-- Provided material follows --

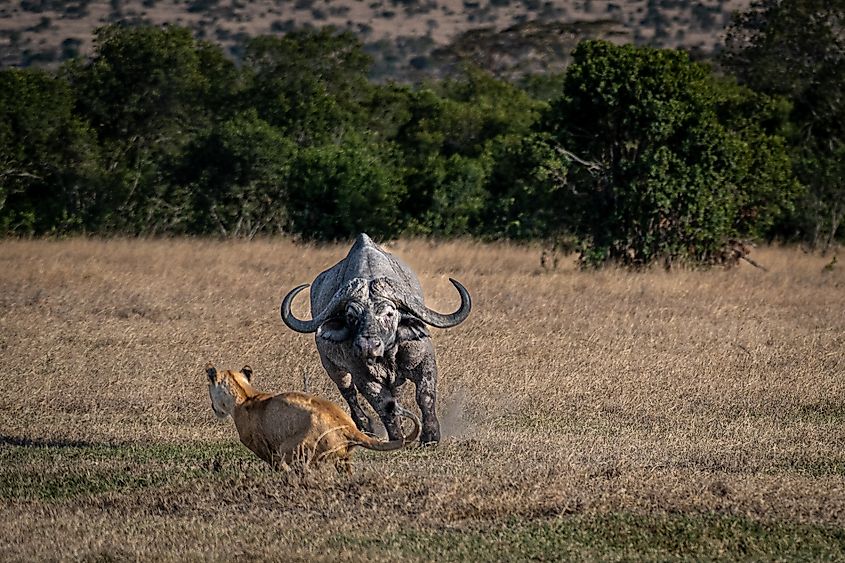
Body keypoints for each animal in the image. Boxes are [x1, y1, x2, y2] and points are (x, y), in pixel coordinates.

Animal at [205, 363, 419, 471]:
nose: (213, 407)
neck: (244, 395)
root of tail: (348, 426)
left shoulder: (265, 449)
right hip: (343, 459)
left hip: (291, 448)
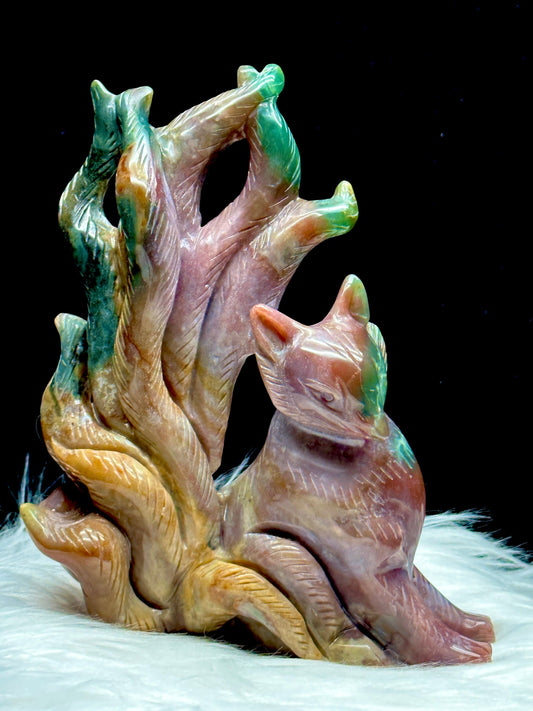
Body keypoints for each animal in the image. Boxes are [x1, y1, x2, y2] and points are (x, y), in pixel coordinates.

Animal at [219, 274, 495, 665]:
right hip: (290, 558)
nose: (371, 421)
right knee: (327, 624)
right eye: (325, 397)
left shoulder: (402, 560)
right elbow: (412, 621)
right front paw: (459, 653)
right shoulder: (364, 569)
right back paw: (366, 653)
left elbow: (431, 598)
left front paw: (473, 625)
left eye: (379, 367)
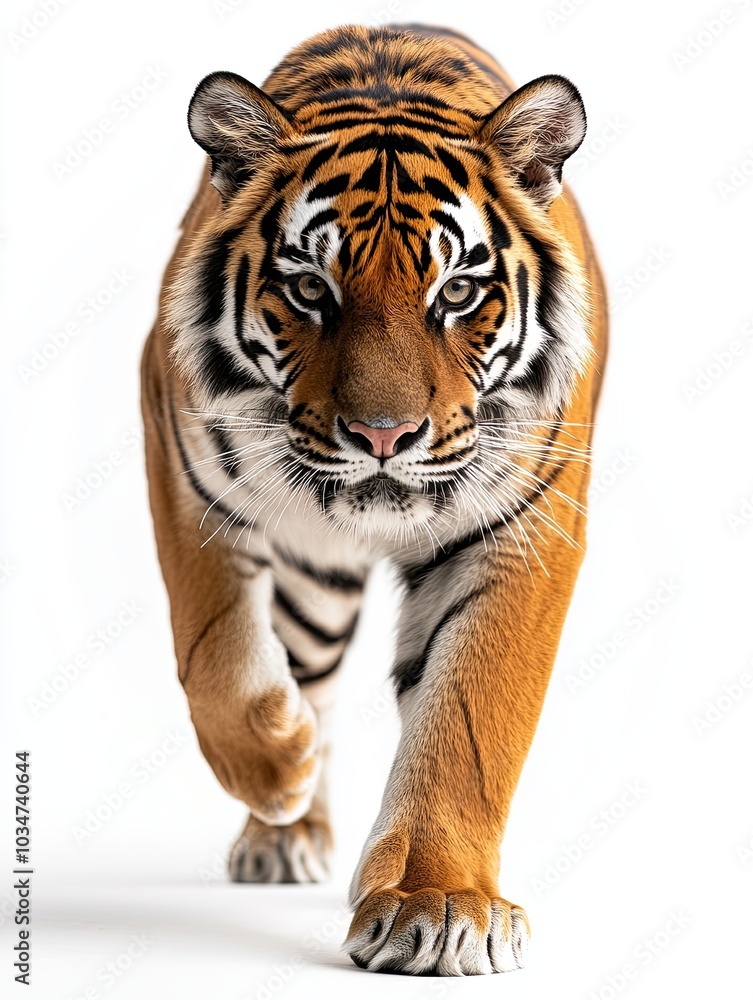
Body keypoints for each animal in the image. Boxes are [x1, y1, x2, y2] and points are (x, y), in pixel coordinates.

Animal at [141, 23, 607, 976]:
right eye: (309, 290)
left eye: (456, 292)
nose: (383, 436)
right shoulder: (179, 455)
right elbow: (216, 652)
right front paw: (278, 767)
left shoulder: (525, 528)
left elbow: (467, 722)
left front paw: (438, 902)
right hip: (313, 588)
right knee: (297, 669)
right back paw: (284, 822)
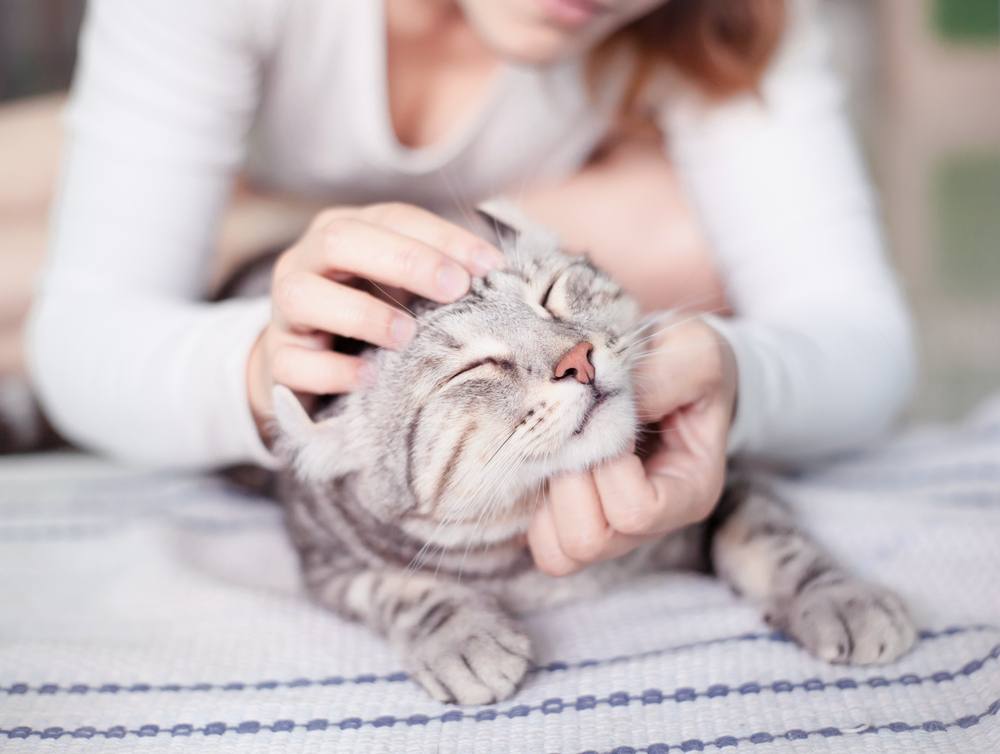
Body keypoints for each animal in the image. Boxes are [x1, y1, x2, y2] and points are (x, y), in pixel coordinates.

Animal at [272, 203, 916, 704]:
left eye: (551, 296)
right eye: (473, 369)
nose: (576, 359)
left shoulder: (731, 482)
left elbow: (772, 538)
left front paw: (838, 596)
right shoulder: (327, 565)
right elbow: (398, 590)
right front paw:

-- Provided material concluded --

» Your objective: Repeat the entries exactly as they are given, leaving out each image.

» Solution below:
Body keypoints for each animal in the image. Boxes are [x1, y1, x2, y2] and points are (x, y), in pixel coordinates.

Animal at [205, 363, 419, 471]:
nose: (213, 407)
neck: (244, 395)
root of tail: (348, 426)
left shoulder: (265, 449)
right hip: (343, 459)
left hip: (291, 448)
Body keypoints for each animal in the image. Boxes are [x1, y1, x2, y2] and points are (x, y), in pixel coordinates.

Animal at [219, 274, 495, 665]:
right hip: (290, 558)
nose: (371, 421)
right knee: (327, 624)
right eye: (325, 397)
left shoulder: (402, 560)
right elbow: (412, 621)
right front paw: (459, 653)
right shoulder: (364, 569)
right back paw: (366, 653)
left elbow: (431, 598)
left front paw: (473, 625)
left eye: (379, 367)
Body keypoints for each animal in the image. Boxes are [x1, y1, x2, y2] and points are (x, y), in pixel coordinates.

Animal at [141, 23, 607, 976]:
right eye: (309, 290)
left eye: (456, 292)
nose: (383, 436)
right shoulder: (179, 455)
right elbow: (216, 652)
right front paw: (278, 767)
left shoulder: (525, 528)
left elbow: (467, 722)
left front paw: (438, 902)
right hip: (313, 588)
right knee: (297, 669)
right back paw: (284, 822)
Body keypoints for each animal in the image. Boxes are [x1, y1, x2, y2] and points are (x, y), in pixel coordinates.

Animal at [272, 203, 916, 704]:
left eye: (551, 296)
right eye: (473, 369)
nose: (576, 359)
left shoulder: (731, 482)
left elbow: (772, 538)
left front paw: (838, 596)
right shoulder: (327, 565)
right elbow: (398, 590)
right front paw:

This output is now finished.